TASK: Reproduce each of the following rows verbatim, preserving every character, line break, and symbol.

RECORDS FOR THIS TASK:
= = = = = = =

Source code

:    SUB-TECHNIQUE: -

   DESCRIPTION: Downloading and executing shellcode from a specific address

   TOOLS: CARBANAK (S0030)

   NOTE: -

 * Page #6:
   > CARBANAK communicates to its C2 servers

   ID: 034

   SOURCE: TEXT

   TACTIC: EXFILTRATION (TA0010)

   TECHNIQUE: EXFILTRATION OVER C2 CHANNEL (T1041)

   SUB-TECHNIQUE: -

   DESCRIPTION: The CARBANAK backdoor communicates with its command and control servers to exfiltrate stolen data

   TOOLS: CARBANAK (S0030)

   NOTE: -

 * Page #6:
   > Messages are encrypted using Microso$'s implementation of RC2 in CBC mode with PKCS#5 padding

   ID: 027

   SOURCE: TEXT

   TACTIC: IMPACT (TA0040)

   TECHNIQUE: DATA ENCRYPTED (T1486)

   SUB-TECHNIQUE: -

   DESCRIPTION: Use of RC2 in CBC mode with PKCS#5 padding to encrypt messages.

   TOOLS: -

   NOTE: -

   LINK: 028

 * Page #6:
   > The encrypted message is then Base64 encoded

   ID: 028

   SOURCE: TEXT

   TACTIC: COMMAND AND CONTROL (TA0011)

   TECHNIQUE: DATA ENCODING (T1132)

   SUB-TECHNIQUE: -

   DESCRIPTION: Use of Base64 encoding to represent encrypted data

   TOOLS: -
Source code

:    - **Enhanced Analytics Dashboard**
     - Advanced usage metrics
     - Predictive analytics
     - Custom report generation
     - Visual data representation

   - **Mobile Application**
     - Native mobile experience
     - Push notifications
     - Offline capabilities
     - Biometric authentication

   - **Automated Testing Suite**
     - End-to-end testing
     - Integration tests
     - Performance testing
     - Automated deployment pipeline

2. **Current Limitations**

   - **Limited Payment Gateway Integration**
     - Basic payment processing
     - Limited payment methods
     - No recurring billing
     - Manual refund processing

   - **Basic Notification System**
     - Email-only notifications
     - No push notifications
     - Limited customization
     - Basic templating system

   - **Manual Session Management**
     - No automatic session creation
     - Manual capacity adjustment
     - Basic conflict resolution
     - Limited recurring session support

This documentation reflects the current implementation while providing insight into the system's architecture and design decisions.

= = = = = = =

ANSWER TO THIS PROBLEM:
Source code

:    SUB-TECHNIQUE: -

   DESCRIPTION: Downloading and executing shellcode from a specific address

   TOOLS: CARBANAK (S0030)

   NOTE: -

 * Page #6:
   > CARBANAK communicates to its C2 servers

   ID: 034

   SOURCE: TEXT

   TACTIC: EXFILTRATION (TA0010)

   TECHNIQUE: EXFILTRATION OVER C2 CHANNEL (T1041)

   SUB-TECHNIQUE: -

   DESCRIPTION: The CARBANAK backdoor communicates with its command and control servers to exfiltrate stolen data

   TOOLS: CARBANAK (S0030)

   NOTE: -

 * Page #6:
   > Messages are encrypted using Microso$'s implementation of RC2 in CBC mode with PKCS#5 padding

   ID: 027

   SOURCE: TEXT

   TACTIC: IMPACT (TA0040)

   TECHNIQUE: DATA ENCRYPTED (T1486)

   SUB-TECHNIQUE: -

   DESCRIPTION: Use of RC2 in CBC mode with PKCS#5 padding to encrypt messages.

   TOOLS: -

   NOTE: -

   LINK: 028

 * Page #6:
   > The encrypted message is then Base64 encoded

   ID: 028

   SOURCE: TEXT

   TACTIC: COMMAND AND CONTROL (TA0011)

   TECHNIQUE: DATA ENCODING (T1132)

   SUB-TECHNIQUE: -

   DESCRIPTION: Use of Base64 encoding to represent encrypted data

   TOOLS: -
Source code

:    - **Enhanced Analytics Dashboard**
     - Advanced usage metrics
     - Predictive analytics
     - Custom report generation
     - Visual data representation

   - **Mobile Application**
     - Native mobile experience
     - Push notifications
     - Offline capabilities
     - Biometric authentication

   - **Automated Testing Suite**
     - End-to-end testing
     - Integration tests
     - Performance testing
     - Automated deployment pipeline

2. **Current Limitations**

   - **Limited Payment Gateway Integration**
     - Basic payment processing
     - Limited payment methods
     - No recurring billing
     - Manual refund processing

   - **Basic Notification System**
     - Email-only notifications
     - No push notifications
     - Limited customization
     - Basic templating system

   - **Manual Session Management**
     - No automatic session creation
     - Manual capacity adjustment
     - Basic conflict resolution
     - Limited recurring session support

This documentation reflects the current implementation while providing insight into the system's architecture and design decisions.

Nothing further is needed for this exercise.